<<<<

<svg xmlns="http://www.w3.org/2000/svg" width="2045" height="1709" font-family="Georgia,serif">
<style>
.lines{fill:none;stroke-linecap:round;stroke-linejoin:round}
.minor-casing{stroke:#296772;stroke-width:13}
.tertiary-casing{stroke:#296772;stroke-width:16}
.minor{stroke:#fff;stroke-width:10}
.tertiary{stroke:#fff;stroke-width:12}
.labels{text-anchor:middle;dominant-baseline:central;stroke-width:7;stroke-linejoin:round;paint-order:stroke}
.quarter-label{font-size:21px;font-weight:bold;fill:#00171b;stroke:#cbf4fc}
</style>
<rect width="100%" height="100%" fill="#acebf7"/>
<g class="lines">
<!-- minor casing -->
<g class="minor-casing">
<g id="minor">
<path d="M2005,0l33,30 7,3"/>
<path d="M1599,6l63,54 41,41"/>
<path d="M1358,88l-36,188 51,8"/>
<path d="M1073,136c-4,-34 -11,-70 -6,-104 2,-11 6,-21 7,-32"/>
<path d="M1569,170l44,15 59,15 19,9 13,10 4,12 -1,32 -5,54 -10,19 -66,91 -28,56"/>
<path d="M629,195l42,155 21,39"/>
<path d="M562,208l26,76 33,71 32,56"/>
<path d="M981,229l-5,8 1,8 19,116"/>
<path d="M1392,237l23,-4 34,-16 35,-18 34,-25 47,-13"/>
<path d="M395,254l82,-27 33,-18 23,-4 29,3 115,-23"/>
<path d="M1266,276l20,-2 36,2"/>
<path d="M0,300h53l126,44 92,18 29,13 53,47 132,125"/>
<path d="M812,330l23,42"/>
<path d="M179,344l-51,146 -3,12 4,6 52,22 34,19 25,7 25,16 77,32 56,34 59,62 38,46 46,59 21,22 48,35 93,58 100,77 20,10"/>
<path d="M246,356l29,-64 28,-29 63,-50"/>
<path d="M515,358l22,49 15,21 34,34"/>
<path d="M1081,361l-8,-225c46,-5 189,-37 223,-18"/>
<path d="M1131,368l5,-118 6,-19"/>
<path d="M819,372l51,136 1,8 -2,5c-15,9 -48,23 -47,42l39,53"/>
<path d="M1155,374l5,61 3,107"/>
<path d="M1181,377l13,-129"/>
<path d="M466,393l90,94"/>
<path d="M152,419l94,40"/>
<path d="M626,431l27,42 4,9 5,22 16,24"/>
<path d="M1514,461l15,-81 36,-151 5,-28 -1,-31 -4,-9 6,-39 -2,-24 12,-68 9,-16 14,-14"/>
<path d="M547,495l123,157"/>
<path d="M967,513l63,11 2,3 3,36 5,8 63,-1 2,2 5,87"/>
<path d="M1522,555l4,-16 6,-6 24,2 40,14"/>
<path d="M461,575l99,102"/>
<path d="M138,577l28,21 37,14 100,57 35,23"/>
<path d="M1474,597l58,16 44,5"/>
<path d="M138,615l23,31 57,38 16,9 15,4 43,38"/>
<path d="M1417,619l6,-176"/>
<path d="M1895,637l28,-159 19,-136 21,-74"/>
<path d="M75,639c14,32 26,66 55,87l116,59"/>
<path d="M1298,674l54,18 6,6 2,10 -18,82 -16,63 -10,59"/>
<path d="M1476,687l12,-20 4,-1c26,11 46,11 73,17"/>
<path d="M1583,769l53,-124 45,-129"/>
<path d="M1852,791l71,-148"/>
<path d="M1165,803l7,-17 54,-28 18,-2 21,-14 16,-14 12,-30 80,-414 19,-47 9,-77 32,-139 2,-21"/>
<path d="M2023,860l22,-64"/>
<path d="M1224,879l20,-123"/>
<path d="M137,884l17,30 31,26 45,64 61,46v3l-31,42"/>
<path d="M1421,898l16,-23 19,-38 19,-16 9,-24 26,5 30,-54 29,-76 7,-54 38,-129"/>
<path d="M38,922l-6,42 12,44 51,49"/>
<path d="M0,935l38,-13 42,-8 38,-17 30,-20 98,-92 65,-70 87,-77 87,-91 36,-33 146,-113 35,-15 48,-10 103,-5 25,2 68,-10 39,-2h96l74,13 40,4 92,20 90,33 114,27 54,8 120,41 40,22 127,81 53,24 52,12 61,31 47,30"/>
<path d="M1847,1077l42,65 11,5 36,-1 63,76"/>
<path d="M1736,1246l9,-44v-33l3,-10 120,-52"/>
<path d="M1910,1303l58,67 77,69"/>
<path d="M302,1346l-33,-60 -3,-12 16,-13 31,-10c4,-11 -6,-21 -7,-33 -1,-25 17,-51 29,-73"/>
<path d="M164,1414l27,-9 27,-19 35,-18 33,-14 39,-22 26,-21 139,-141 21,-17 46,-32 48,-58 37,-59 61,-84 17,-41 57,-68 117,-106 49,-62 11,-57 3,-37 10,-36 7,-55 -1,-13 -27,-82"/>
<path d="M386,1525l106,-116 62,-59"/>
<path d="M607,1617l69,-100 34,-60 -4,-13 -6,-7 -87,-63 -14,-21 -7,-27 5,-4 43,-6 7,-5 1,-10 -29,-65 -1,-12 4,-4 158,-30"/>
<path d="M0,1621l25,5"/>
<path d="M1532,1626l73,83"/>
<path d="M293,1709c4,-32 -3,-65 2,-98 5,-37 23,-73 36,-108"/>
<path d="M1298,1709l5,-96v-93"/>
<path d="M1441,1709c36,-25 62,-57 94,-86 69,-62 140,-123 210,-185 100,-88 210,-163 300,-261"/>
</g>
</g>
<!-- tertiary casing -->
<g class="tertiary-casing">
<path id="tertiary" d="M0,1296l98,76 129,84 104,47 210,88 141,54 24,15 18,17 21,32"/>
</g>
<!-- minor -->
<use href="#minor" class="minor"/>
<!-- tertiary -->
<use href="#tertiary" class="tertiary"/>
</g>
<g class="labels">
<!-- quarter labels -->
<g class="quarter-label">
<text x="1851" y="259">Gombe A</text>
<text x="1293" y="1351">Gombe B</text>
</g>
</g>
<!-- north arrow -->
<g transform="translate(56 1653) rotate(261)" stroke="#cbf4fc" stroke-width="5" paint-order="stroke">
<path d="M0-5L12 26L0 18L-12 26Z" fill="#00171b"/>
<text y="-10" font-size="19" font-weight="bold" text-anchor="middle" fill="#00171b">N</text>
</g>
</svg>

>>>>

** PROBLEM STATEMENT **
Give the complete listing again, exactly as it appears above.

** OUTPUT OF THE TASK **
<svg xmlns="http://www.w3.org/2000/svg" width="2045" height="1709" font-family="Georgia,serif">
<style>
.lines{fill:none;stroke-linecap:round;stroke-linejoin:round}
.minor-casing{stroke:#296772;stroke-width:13}
.tertiary-casing{stroke:#296772;stroke-width:16}
.minor{stroke:#fff;stroke-width:10}
.tertiary{stroke:#fff;stroke-width:12}
.labels{text-anchor:middle;dominant-baseline:central;stroke-width:7;stroke-linejoin:round;paint-order:stroke}
.quarter-label{font-size:21px;font-weight:bold;fill:#00171b;stroke:#cbf4fc}
</style>
<rect width="100%" height="100%" fill="#acebf7"/>
<g class="lines">
<!-- minor casing -->
<g class="minor-casing">
<g id="minor">
<path d="M2005,0l33,30 7,3"/>
<path d="M1599,6l63,54 41,41"/>
<path d="M1358,88l-36,188 51,8"/>
<path d="M1073,136c-4,-34 -11,-70 -6,-104 2,-11 6,-21 7,-32"/>
<path d="M1569,170l44,15 59,15 19,9 13,10 4,12 -1,32 -5,54 -10,19 -66,91 -28,56"/>
<path d="M629,195l42,155 21,39"/>
<path d="M562,208l26,76 33,71 32,56"/>
<path d="M981,229l-5,8 1,8 19,116"/>
<path d="M1392,237l23,-4 34,-16 35,-18 34,-25 47,-13"/>
<path d="M395,254l82,-27 33,-18 23,-4 29,3 115,-23"/>
<path d="M1266,276l20,-2 36,2"/>
<path d="M0,300h53l126,44 92,18 29,13 53,47 132,125"/>
<path d="M812,330l23,42"/>
<path d="M179,344l-51,146 -3,12 4,6 52,22 34,19 25,7 25,16 77,32 56,34 59,62 38,46 46,59 21,22 48,35 93,58 100,77 20,10"/>
<path d="M246,356l29,-64 28,-29 63,-50"/>
<path d="M515,358l22,49 15,21 34,34"/>
<path d="M1081,361l-8,-225c46,-5 189,-37 223,-18"/>
<path d="M1131,368l5,-118 6,-19"/>
<path d="M819,372l51,136 1,8 -2,5c-15,9 -48,23 -47,42l39,53"/>
<path d="M1155,374l5,61 3,107"/>
<path d="M1181,377l13,-129"/>
<path d="M466,393l90,94"/>
<path d="M152,419l94,40"/>
<path d="M626,431l27,42 4,9 5,22 16,24"/>
<path d="M1514,461l15,-81 36,-151 5,-28 -1,-31 -4,-9 6,-39 -2,-24 12,-68 9,-16 14,-14"/>
<path d="M547,495l123,157"/>
<path d="M967,513l63,11 2,3 3,36 5,8 63,-1 2,2 5,87"/>
<path d="M1522,555l4,-16 6,-6 24,2 40,14"/>
<path d="M461,575l99,102"/>
<path d="M138,577l28,21 37,14 100,57 35,23"/>
<path d="M1474,597l58,16 44,5"/>
<path d="M138,615l23,31 57,38 16,9 15,4 43,38"/>
<path d="M1417,619l6,-176"/>
<path d="M1895,637l28,-159 19,-136 21,-74"/>
<path d="M75,639c14,32 26,66 55,87l116,59"/>
<path d="M1298,674l54,18 6,6 2,10 -18,82 -16,63 -10,59"/>
<path d="M1476,687l12,-20 4,-1c26,11 46,11 73,17"/>
<path d="M1583,769l53,-124 45,-129"/>
<path d="M1852,791l71,-148"/>
<path d="M1165,803l7,-17 54,-28 18,-2 21,-14 16,-14 12,-30 80,-414 19,-47 9,-77 32,-139 2,-21"/>
<path d="M2023,860l22,-64"/>
<path d="M1224,879l20,-123"/>
<path d="M137,884l17,30 31,26 45,64 61,46v3l-31,42"/>
<path d="M1421,898l16,-23 19,-38 19,-16 9,-24 26,5 30,-54 29,-76 7,-54 38,-129"/>
<path d="M38,922l-6,42 12,44 51,49"/>
<path d="M0,935l38,-13 42,-8 38,-17 30,-20 98,-92 65,-70 87,-77 87,-91 36,-33 146,-113 35,-15 48,-10 103,-5 25,2 68,-10 39,-2h96l74,13 40,4 92,20 90,33 114,27 54,8 120,41 40,22 127,81 53,24 52,12 61,31 47,30"/>
<path d="M1847,1077l42,65 11,5 36,-1 63,76"/>
<path d="M1736,1246l9,-44v-33l3,-10 120,-52"/>
<path d="M1910,1303l58,67 77,69"/>
<path d="M302,1346l-33,-60 -3,-12 16,-13 31,-10c4,-11 -6,-21 -7,-33 -1,-25 17,-51 29,-73"/>
<path d="M164,1414l27,-9 27,-19 35,-18 33,-14 39,-22 26,-21 139,-141 21,-17 46,-32 48,-58 37,-59 61,-84 17,-41 57,-68 117,-106 49,-62 11,-57 3,-37 10,-36 7,-55 -1,-13 -27,-82"/>
<path d="M386,1525l106,-116 62,-59"/>
<path d="M607,1617l69,-100 34,-60 -4,-13 -6,-7 -87,-63 -14,-21 -7,-27 5,-4 43,-6 7,-5 1,-10 -29,-65 -1,-12 4,-4 158,-30"/>
<path d="M0,1621l25,5"/>
<path d="M1532,1626l73,83"/>
<path d="M293,1709c4,-32 -3,-65 2,-98 5,-37 23,-73 36,-108"/>
<path d="M1298,1709l5,-96v-93"/>
<path d="M1441,1709c36,-25 62,-57 94,-86 69,-62 140,-123 210,-185 100,-88 210,-163 300,-261"/>
</g>
</g>
<!-- tertiary casing -->
<g class="tertiary-casing">
<path id="tertiary" d="M0,1296l98,76 129,84 104,47 210,88 141,54 24,15 18,17 21,32"/>
</g>
<!-- minor -->
<use href="#minor" class="minor"/>
<!-- tertiary -->
<use href="#tertiary" class="tertiary"/>
</g>
<g class="labels">
<!-- quarter labels -->
<g class="quarter-label">
<text x="1851" y="259">Gombe A</text>
<text x="1293" y="1351">Gombe B</text>
</g>
</g>
<!-- north arrow -->
<g transform="translate(56 1653) rotate(261)" stroke="#cbf4fc" stroke-width="5" paint-order="stroke">
<path d="M0-5L12 26L0 18L-12 26Z" fill="#00171b"/>
<text y="-10" font-size="19" font-weight="bold" text-anchor="middle" fill="#00171b">N</text>
</g>
</svg>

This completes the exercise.